A challenger brand is a brand in an industry where it is neither the market leader nor a niche brand. Challenger brands are categorised by a mindset which sees they have business ambitions beyond conventional resources, and an intent to bring change to an industry.

The establishment brand is the antithesis to the challenger brand, the market leader being the primary example of an establishment brand.

Virgin Atlantic, BrewDog, Tyrells, innocent, Uber and Airbnb are all examples of a challenger brand. The Challenger Project is a study into challenger brands and how they grow and succeed.

== Types of challenger brand ==
'Overthrow II: 10 strategies from the new wave of challengers', written by Adam Morgan and Malcolm Devoy, outlines ten types of challenger brand.

=== Missionary ===
A challenger brand looking to change something that is wrong or unfair in the world, and wearing that strong sense of purpose on its sleeve. Examples include Tony's Chocolonely and Patagonia.

=== Real & Human ===
A group of real people who genuinely care about what they are making, about their relationship with their customer, and about the people who are making their product. Examples include Zappos and Mailchimp.

=== Next Generation ===
The Next Generation challenger questions the appropriateness of the establishment brand – or even the whole category – for the current times. It challenges the relevance of the past to this new world, and identifies itself as a better choice for our new needs and circumstances. Examples include Impossible Foods and Oatly.

=== People's Champion ===
The People’s Champion is a brand with a mandate: it sees itself as standing up for a group of people who have been short-served or exploited by the establishment for too long, because the market leader has been relentlessly putting its own needs (and profits) first. Examples include T-Mobile US and Copa90.
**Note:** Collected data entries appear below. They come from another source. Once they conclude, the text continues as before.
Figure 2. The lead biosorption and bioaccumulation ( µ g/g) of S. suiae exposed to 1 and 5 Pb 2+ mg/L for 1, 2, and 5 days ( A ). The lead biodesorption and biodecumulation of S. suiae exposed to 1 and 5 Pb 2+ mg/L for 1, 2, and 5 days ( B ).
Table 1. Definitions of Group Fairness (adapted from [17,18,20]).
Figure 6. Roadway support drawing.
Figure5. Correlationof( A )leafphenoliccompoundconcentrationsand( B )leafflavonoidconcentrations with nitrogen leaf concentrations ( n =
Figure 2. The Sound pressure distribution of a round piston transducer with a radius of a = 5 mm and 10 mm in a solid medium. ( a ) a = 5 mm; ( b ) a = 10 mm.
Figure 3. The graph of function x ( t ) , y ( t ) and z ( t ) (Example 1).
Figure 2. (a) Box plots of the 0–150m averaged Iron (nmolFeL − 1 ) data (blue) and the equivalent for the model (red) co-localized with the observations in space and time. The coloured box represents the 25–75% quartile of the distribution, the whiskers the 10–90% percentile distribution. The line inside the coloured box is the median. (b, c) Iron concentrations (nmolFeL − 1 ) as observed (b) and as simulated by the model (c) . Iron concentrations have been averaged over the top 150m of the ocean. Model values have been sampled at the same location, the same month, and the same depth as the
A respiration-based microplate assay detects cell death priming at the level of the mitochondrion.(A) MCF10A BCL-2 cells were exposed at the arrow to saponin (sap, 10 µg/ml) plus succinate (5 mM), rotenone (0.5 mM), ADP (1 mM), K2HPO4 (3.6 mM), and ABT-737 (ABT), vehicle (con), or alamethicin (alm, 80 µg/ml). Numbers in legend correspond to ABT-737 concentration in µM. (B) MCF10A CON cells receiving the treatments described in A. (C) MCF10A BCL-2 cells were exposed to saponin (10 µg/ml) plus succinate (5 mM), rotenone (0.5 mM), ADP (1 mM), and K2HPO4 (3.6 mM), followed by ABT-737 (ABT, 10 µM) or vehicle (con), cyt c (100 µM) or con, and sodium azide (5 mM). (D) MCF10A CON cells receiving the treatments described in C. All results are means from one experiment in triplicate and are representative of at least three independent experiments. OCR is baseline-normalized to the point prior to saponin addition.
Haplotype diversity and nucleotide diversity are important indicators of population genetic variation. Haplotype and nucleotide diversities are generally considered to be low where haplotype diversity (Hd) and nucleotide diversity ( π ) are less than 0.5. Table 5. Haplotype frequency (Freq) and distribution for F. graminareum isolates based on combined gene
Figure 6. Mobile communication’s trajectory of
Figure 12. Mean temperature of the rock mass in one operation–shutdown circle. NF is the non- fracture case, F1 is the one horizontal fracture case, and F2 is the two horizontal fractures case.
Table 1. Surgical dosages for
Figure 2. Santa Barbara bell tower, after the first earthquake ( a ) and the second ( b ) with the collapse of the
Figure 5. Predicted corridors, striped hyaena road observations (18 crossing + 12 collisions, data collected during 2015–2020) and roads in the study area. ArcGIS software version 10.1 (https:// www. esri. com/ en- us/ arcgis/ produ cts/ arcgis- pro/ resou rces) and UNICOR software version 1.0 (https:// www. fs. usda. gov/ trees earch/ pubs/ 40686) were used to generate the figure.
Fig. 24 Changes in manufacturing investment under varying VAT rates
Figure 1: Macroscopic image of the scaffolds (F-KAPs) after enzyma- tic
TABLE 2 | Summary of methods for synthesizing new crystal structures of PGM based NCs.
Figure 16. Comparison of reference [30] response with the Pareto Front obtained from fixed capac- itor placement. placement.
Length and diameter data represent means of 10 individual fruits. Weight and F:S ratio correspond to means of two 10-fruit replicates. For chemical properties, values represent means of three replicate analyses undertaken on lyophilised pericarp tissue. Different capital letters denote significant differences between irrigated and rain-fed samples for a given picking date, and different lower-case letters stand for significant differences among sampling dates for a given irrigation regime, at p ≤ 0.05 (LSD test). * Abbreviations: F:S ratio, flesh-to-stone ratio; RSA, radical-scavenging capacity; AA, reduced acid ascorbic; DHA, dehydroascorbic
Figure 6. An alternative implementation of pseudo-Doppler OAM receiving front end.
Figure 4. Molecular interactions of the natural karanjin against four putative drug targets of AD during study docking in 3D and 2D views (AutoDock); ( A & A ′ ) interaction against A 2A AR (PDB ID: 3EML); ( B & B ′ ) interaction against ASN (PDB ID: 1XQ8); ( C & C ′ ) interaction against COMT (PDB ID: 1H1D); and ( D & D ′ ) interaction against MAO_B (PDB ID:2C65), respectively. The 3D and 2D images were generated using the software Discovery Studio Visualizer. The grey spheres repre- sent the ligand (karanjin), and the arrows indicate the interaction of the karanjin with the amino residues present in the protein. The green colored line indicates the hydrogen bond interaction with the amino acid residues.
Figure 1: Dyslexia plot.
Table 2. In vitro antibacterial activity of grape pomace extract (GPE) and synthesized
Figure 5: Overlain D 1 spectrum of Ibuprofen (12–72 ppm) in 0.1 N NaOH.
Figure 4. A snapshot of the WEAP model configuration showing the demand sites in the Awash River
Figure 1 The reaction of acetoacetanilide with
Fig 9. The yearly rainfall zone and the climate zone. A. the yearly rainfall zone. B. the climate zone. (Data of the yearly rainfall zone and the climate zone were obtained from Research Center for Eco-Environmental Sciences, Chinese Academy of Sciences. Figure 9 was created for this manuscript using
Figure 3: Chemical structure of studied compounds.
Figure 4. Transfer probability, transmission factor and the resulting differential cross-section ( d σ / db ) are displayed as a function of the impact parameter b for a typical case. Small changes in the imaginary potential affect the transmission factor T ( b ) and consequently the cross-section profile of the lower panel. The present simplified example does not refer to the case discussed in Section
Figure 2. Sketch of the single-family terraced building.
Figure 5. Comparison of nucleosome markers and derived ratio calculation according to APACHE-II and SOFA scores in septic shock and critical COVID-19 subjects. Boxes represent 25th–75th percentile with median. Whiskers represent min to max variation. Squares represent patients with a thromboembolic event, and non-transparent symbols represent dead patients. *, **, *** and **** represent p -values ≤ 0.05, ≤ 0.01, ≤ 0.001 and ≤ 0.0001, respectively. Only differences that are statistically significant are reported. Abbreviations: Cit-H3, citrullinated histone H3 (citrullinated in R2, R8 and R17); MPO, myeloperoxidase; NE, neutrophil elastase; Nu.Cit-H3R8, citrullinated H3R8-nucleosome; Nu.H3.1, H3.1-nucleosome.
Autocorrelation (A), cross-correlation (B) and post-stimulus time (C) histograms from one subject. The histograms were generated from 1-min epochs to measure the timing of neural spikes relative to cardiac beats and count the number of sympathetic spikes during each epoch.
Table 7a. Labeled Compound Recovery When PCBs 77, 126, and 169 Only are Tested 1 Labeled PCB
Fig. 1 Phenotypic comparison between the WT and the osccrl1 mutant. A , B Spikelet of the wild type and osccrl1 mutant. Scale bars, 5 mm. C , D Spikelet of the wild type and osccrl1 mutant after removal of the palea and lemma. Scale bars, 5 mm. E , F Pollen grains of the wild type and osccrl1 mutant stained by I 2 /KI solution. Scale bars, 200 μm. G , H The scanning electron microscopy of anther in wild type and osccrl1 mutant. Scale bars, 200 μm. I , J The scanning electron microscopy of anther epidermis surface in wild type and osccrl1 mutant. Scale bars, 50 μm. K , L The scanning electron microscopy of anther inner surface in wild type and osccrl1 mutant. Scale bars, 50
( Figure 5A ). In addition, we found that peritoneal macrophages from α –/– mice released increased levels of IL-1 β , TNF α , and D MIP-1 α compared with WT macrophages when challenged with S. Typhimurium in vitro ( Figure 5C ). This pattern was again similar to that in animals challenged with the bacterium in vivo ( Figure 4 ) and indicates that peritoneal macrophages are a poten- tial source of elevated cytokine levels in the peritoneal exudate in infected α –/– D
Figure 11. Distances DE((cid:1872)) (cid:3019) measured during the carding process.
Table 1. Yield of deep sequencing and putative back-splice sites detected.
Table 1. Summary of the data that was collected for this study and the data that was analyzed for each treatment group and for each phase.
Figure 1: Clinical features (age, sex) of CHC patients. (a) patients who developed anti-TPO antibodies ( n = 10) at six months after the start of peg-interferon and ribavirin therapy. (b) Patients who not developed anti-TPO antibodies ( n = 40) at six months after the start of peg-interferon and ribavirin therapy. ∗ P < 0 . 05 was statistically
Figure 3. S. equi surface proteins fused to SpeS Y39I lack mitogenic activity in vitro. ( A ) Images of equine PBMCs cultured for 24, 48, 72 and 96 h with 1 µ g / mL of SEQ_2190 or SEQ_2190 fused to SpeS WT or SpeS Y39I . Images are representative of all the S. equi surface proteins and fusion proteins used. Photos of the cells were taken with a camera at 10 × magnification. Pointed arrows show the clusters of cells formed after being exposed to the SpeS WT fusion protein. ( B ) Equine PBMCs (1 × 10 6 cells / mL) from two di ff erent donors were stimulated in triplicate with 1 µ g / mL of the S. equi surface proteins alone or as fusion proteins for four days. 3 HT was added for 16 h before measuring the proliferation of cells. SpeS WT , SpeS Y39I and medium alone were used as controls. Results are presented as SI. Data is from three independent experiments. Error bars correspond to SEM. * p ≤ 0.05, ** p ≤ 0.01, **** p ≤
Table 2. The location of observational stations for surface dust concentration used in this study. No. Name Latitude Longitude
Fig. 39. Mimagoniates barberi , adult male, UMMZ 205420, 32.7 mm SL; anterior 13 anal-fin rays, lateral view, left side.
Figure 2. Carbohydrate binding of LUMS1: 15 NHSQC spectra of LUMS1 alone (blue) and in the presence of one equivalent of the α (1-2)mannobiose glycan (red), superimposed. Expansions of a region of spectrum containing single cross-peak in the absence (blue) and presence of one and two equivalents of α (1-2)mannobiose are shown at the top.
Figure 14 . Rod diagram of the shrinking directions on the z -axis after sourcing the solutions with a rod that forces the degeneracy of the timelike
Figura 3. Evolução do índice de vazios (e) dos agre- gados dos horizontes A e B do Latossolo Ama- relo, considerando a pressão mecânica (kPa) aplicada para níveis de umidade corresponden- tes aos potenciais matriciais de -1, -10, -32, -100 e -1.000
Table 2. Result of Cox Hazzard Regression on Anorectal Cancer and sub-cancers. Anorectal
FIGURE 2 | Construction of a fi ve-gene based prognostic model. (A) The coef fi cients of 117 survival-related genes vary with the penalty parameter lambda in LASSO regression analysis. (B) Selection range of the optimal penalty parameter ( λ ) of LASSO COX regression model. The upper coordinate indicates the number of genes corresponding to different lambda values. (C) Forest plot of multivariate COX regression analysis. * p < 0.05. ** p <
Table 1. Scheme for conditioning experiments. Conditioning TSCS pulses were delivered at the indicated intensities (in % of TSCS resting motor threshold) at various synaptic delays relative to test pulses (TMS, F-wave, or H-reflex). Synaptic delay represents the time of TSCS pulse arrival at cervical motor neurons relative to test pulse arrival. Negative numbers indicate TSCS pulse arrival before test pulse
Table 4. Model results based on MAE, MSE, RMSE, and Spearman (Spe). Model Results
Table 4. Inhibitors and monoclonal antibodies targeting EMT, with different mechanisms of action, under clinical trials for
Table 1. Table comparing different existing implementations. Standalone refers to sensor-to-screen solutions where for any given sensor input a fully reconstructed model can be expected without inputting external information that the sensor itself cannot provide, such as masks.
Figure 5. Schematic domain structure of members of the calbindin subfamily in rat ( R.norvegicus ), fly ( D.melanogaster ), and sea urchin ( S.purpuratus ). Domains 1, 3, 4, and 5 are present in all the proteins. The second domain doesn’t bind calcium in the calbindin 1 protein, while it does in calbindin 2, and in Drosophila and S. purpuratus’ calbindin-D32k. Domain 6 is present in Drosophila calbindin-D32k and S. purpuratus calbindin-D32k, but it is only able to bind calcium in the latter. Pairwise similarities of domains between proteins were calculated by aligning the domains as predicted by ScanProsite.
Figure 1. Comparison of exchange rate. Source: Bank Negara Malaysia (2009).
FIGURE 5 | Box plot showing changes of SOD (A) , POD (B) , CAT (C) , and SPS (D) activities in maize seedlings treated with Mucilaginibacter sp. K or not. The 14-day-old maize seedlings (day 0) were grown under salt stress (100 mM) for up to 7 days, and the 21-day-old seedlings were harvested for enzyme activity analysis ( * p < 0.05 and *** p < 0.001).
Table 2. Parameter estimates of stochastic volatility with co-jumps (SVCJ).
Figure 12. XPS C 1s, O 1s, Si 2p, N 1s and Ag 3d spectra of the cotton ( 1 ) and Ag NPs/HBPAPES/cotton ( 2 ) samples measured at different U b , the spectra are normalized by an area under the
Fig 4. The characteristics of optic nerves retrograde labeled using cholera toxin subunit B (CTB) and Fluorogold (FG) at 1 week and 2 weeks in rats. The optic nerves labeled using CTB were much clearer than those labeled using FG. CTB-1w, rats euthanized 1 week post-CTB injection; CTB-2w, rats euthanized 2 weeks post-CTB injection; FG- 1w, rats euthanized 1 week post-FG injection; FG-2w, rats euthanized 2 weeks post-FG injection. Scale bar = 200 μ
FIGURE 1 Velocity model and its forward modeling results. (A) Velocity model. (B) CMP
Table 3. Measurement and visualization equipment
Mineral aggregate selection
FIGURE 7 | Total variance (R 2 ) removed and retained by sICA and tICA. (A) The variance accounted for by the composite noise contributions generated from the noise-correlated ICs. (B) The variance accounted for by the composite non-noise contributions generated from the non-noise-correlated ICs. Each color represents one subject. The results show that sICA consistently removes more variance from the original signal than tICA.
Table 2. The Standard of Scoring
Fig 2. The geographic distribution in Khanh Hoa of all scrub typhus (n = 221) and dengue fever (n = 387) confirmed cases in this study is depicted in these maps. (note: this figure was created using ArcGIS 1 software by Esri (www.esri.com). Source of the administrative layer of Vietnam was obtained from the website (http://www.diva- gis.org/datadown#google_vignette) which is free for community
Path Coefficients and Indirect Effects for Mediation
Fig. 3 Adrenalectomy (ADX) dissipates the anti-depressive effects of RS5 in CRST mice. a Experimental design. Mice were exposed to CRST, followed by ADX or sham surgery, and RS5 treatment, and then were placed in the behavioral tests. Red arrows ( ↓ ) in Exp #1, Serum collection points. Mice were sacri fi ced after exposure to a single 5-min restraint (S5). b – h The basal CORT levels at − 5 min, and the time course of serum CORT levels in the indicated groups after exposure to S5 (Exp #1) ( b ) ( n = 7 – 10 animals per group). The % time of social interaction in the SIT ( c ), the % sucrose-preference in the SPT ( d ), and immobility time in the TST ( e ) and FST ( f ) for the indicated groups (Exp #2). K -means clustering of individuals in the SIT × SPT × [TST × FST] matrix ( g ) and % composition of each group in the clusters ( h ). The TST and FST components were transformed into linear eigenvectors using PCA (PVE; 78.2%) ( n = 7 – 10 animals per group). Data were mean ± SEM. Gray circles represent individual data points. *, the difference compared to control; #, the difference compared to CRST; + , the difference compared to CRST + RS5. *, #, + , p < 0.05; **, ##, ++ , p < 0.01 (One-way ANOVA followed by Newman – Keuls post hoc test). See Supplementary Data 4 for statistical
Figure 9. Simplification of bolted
=== Enlightened Zagger ===
The enlightened brand deliberately swimming against the prevailing cultural or category tide. The Enlightened Zagger often promotes the virtues of ‘slow’, of simplicity and reduction, or the surprising benefits of less. Examples include Vitsoe and the Slow Journalism subculture.

=== Democratiser ===
A challenger that takes something previously only available to the few, and makes it accessible to the many. Examples include Warby Parker and Fenty Beauty.

=== Irreverent Maverick ===
This challenger narrative is one of provocation, a poke in the ribs, deliberately setting out to entertain and engage – even court a little controversy. Examples include Dollar Shave Club and BrewDog.

=== Feisty Underdog ===
The Feisty Underdog is what many still regard (wrongly) as the classic challenger stance, in part because the history of challenger brands in the US is so strongly linked to it, from marketing icons like Avis and Pepsi to legendary sporting underdogs like the diminutive racehorse Seabiscuit. In brand terms, the challenger that adopts this narrative aims to reduce a crowded competitive world to a simple binary choice, creating the emotional illusion that there are in fact just two brands in a category for the consumer to choose between. Examples include Bumble and Under Armour.

=== Dramatic Disruptor ===
A brand and product that dramatically signals a real and significant product or service superiority. Examples include Casper and Tesla.

=== Local Hero ===
A challenger that champions the importance and character of local needs, local culture and local people, as opposed to the international market leader. Examples include Rapido and Shake Shack.

==History==
The concept of a challenger brand was first introduced by Adam Morgan in 1999 in the business book, ‘Eating the Big Fish’. In this book, three specific criteria for challenger brands were defined: one, state of market, meaning the brand is not a market leader nor a niche brand; two, state of mind, meaning the brand has ambitions beyond conventional marketing resource; three, rate of success, meaning the brand has experienced significant and rapid growth.

In 2012, the media agency PhD and the strategic consultancy eatbigfish published 'Overthrow: 10 Ways To Tell A Challenger Story' which outlined ten different types of challenger brand and provided brand examples of each. A second edition, Overthrow II: 10 strategies from the new wave of challengers, was published in 2019 with an updated set of challenger types and new brand case studies and interviews.